You have been taking your cat “Fluffy” and dog “Fido” to the vet annually for years.

This year Fluffy turns 10 and Fido 8, and your vet recommends adult or senior wellness screens. What’s the big deal? They are only one year older and appear healthy.

Why should you invest in blood work?

Age is not a disease; however, older pets are more at risk for many diseases.

The cut off for “senior pet” may seem arbitrary, but it has been developed based on risk. Pets over this age are more likely to have serious diseases, than pets under this age. Cats are classified as “senior” at 10-12, and “geriatric” at 15+ years.

Dogs vary based on breed and size. Giant breeds (Great Danes, St Bernard’s, Newfoundland’s etc.) can be considered senior as young as 6, whereas, small breed dogs approach their senior years closer to 10.

Some major diseases for which senior pets are at risk relate to metabolic or organ functions. Some are curable, some only manageable.

**Stored items**

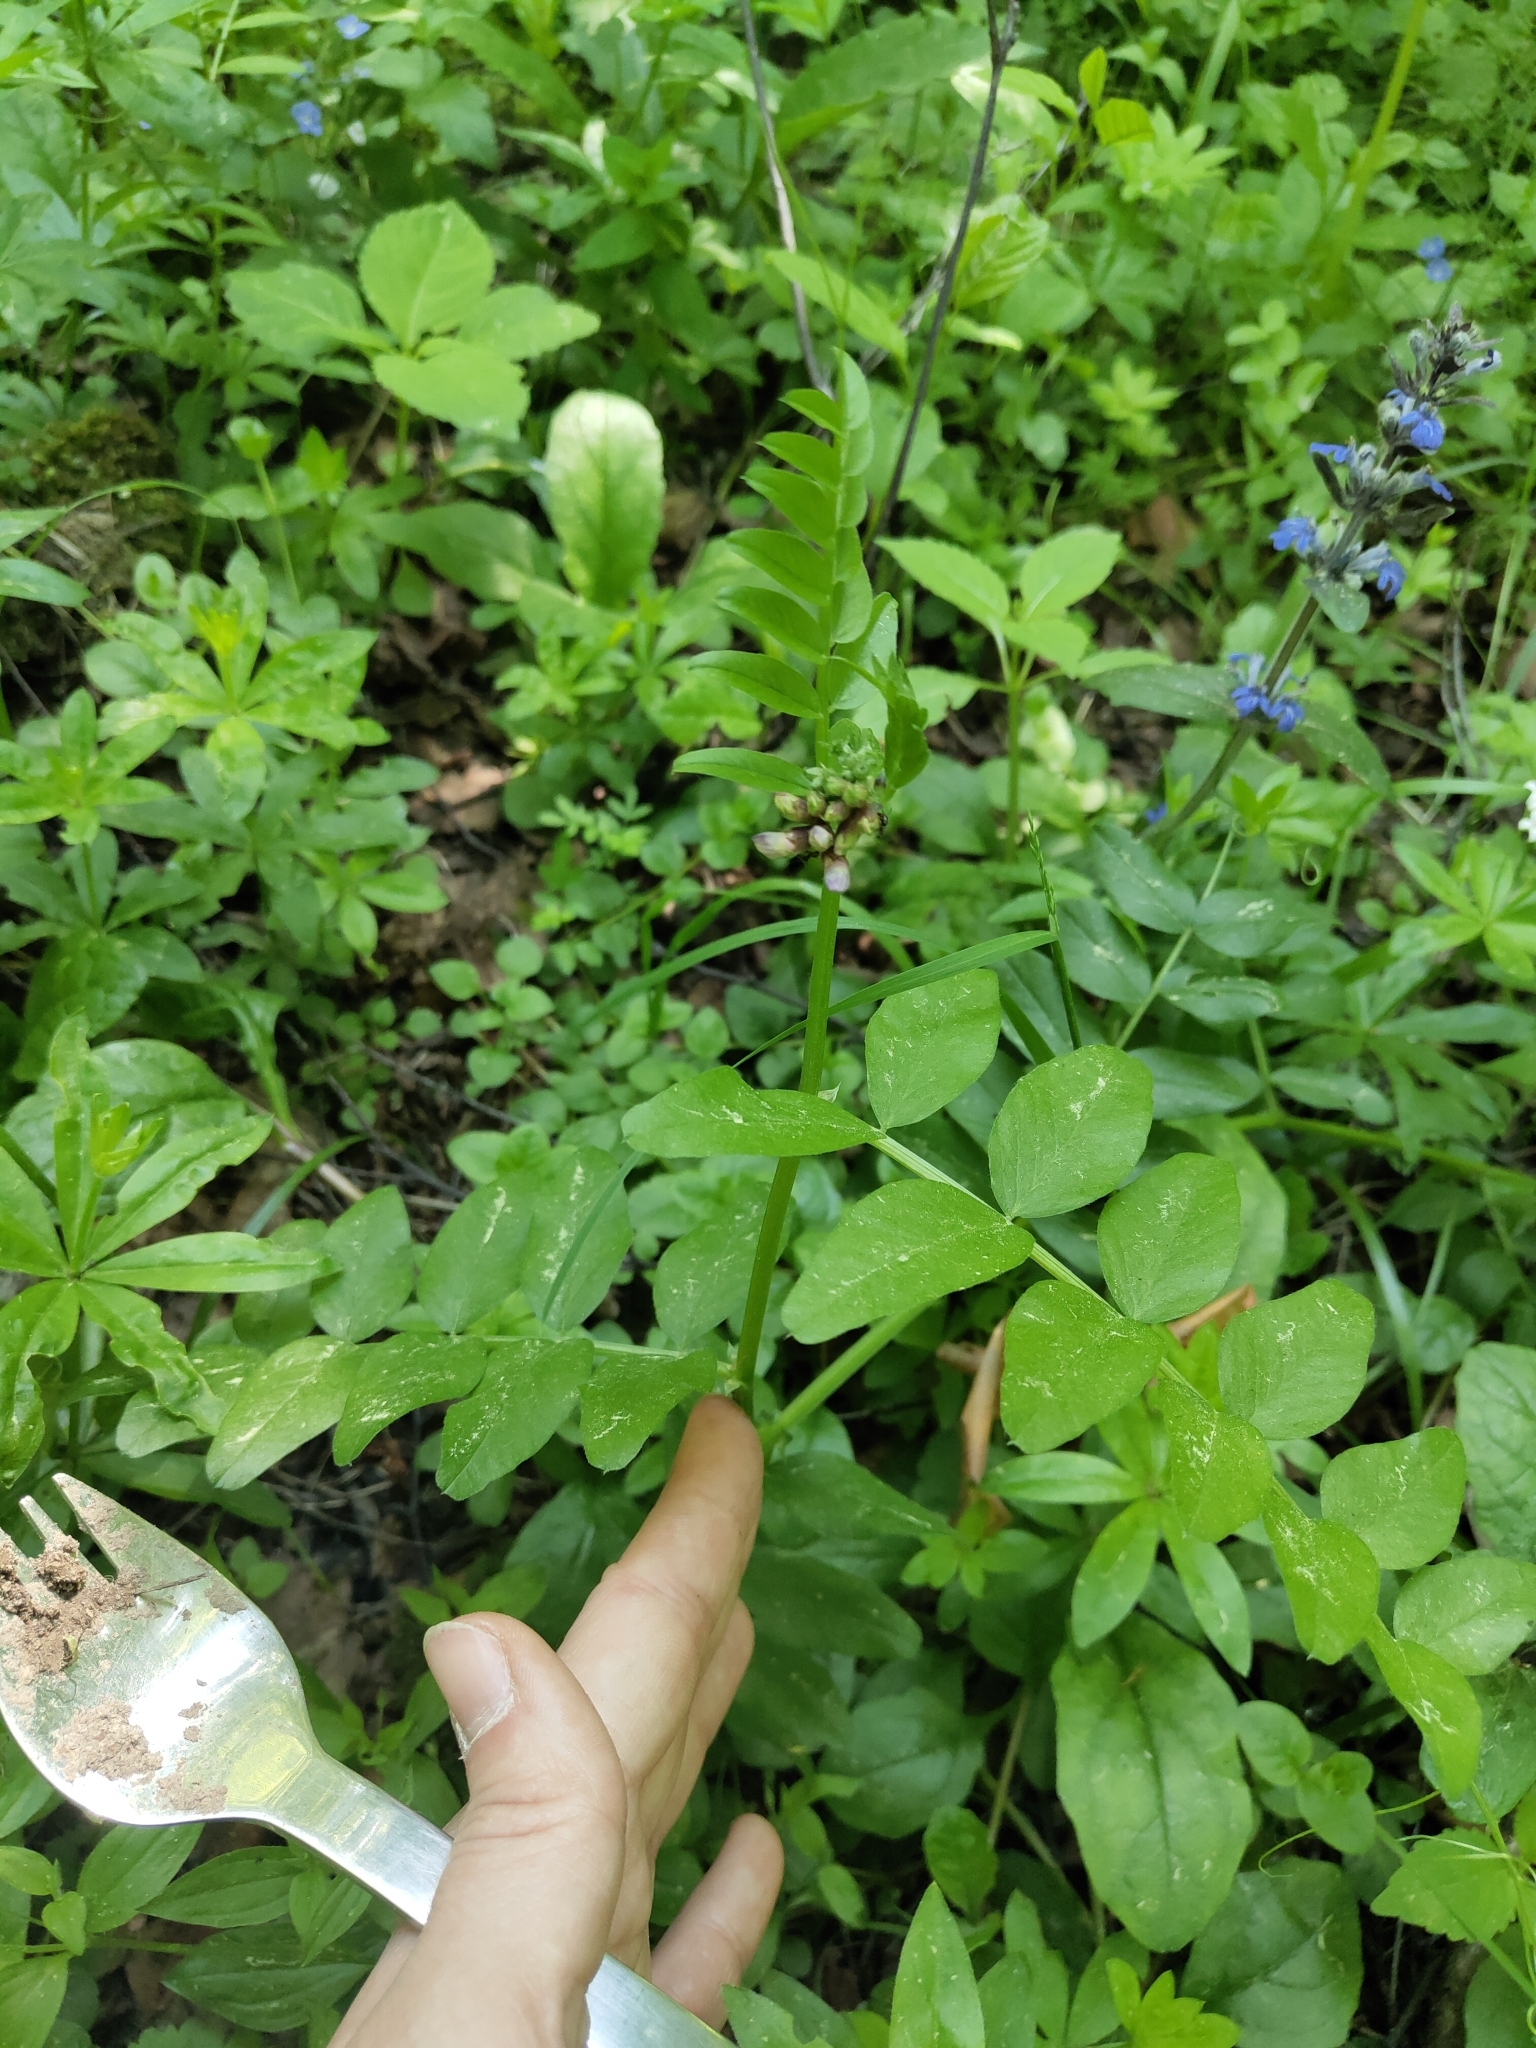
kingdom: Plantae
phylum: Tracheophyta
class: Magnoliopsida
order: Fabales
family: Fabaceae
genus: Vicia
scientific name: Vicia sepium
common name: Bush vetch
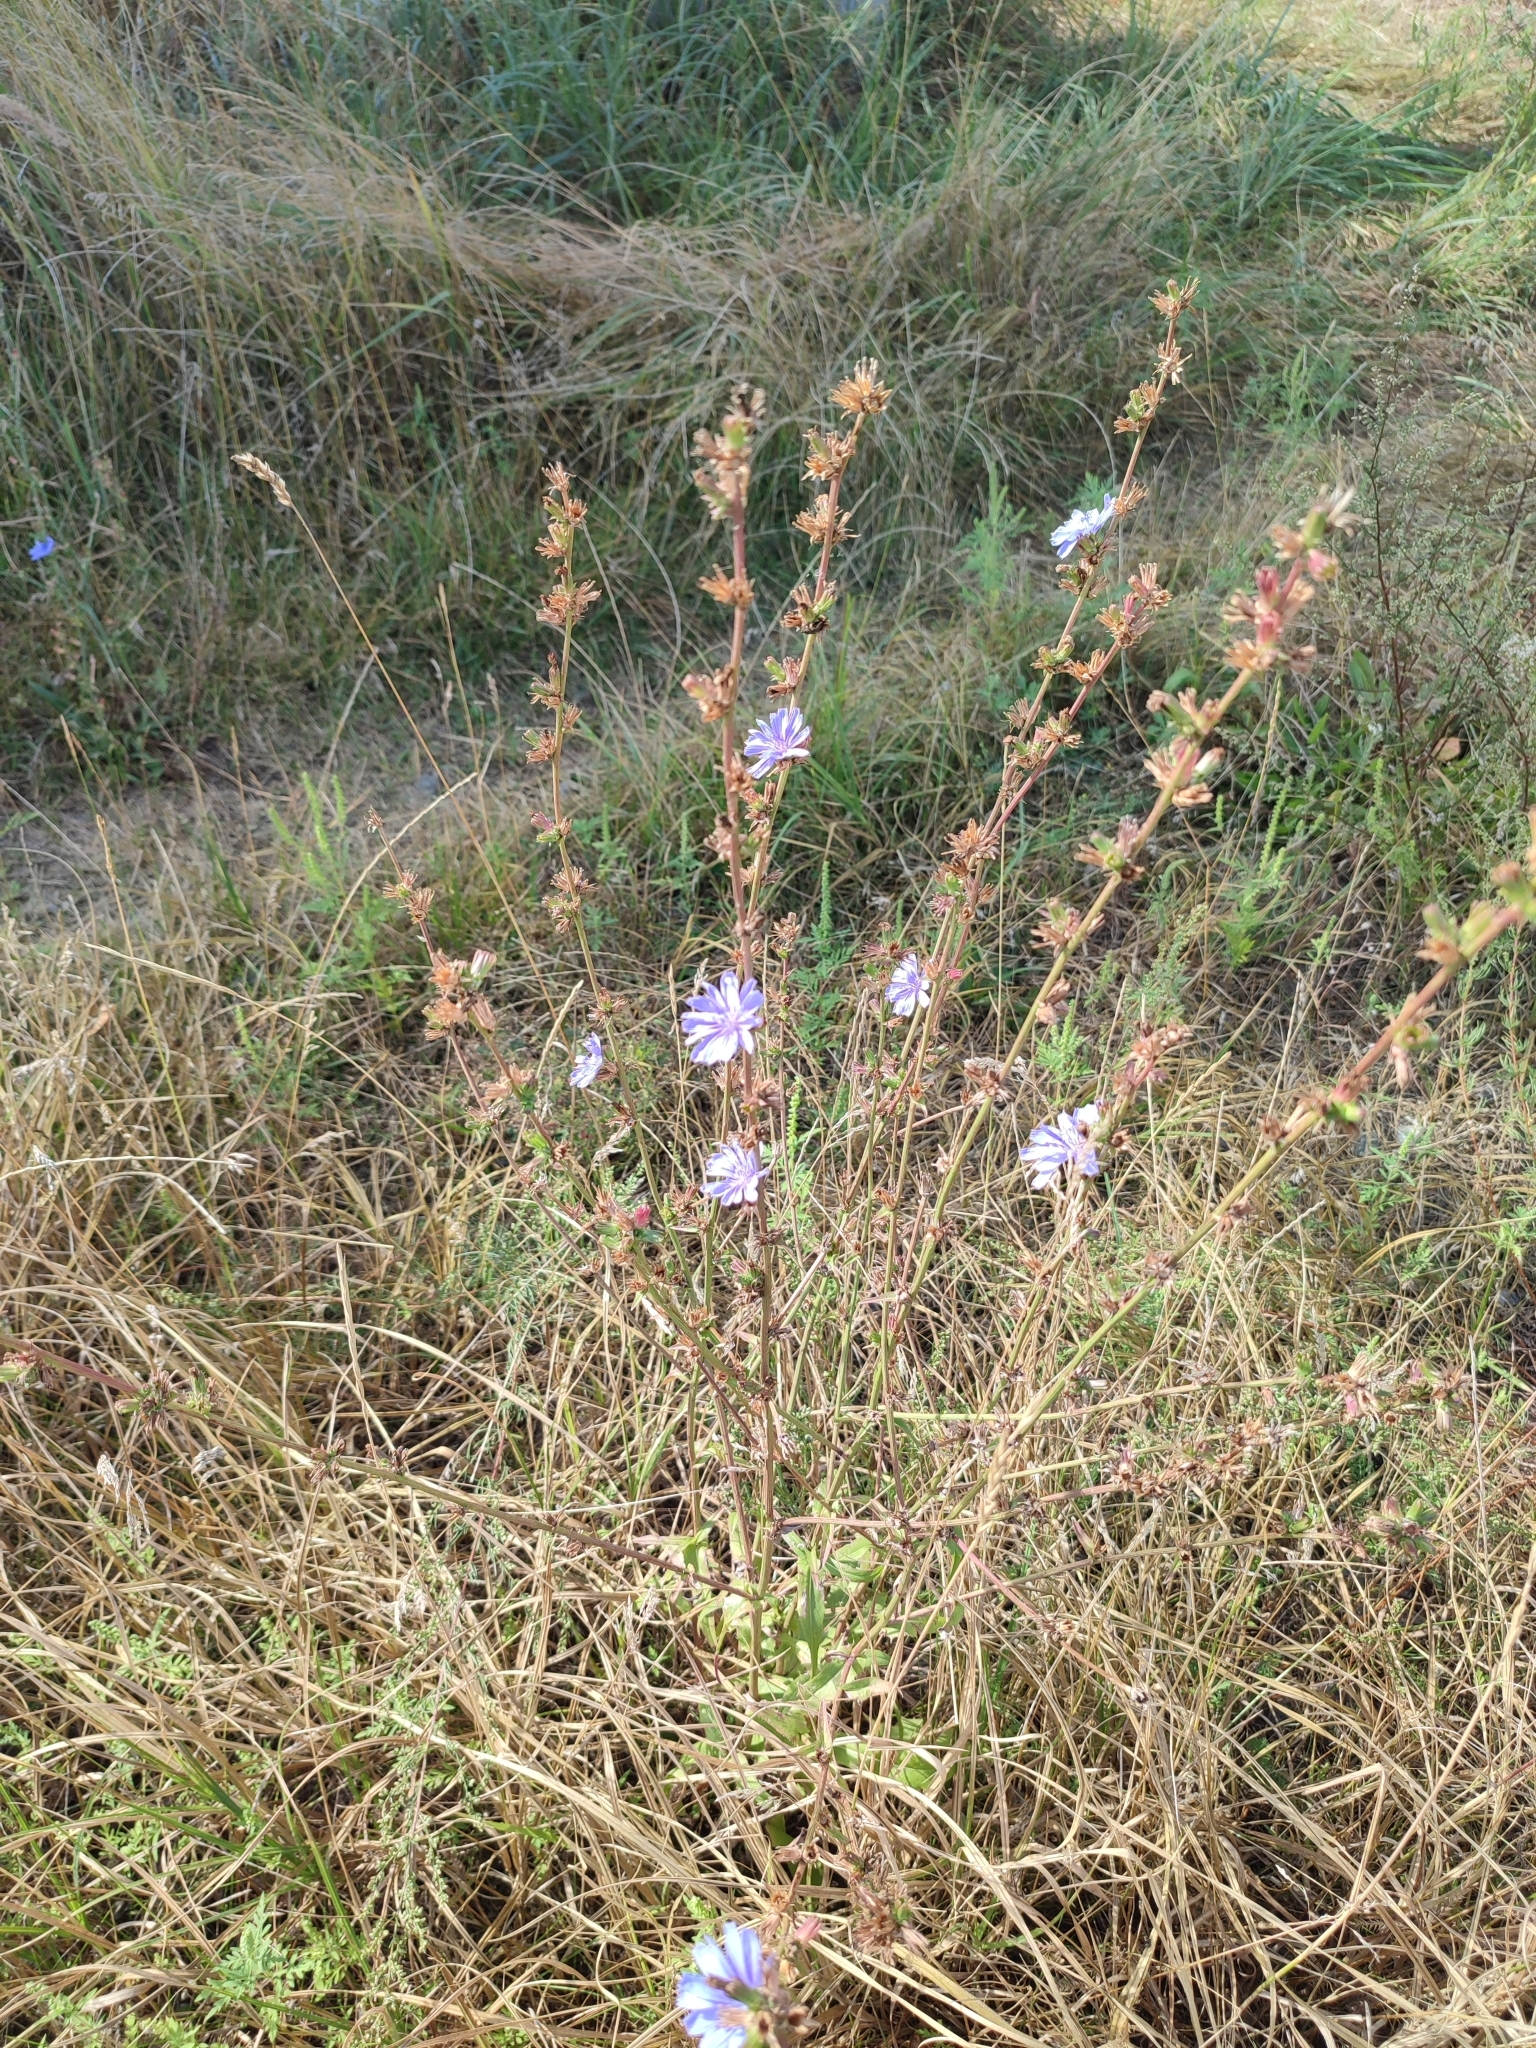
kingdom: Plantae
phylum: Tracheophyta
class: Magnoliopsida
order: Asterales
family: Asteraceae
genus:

**Exercise 1**
In the excerpt on senior pet wellness screens, at what age are cats classified as "geriatric"?
**Exercise 2**
Go on with the passage about wellness screens for older pets, starting right after its last sentence.

**Task output 1**
Cats are classified as "geriatric" at 15 years and older.

**Task output 2**
Early diagnosis can give you and your pet quality, comfortable time together. In general the earlier a disease is diagnosed the better the prognosis.

However, early disease stages are subtle and changes in behavior or attitude can go unnoticed. A routine senior screen can detect existing disease in an apparently healthy pet.

The senior blood panel is composed of blood-work, and in some cases a urinalysis. These two tests give the veterinarian a big picture of metabolic and organ health.

Because individual values may vary from species standards, having baseline blood-work in a healthy pet is particularly useful for comparison should they become ill.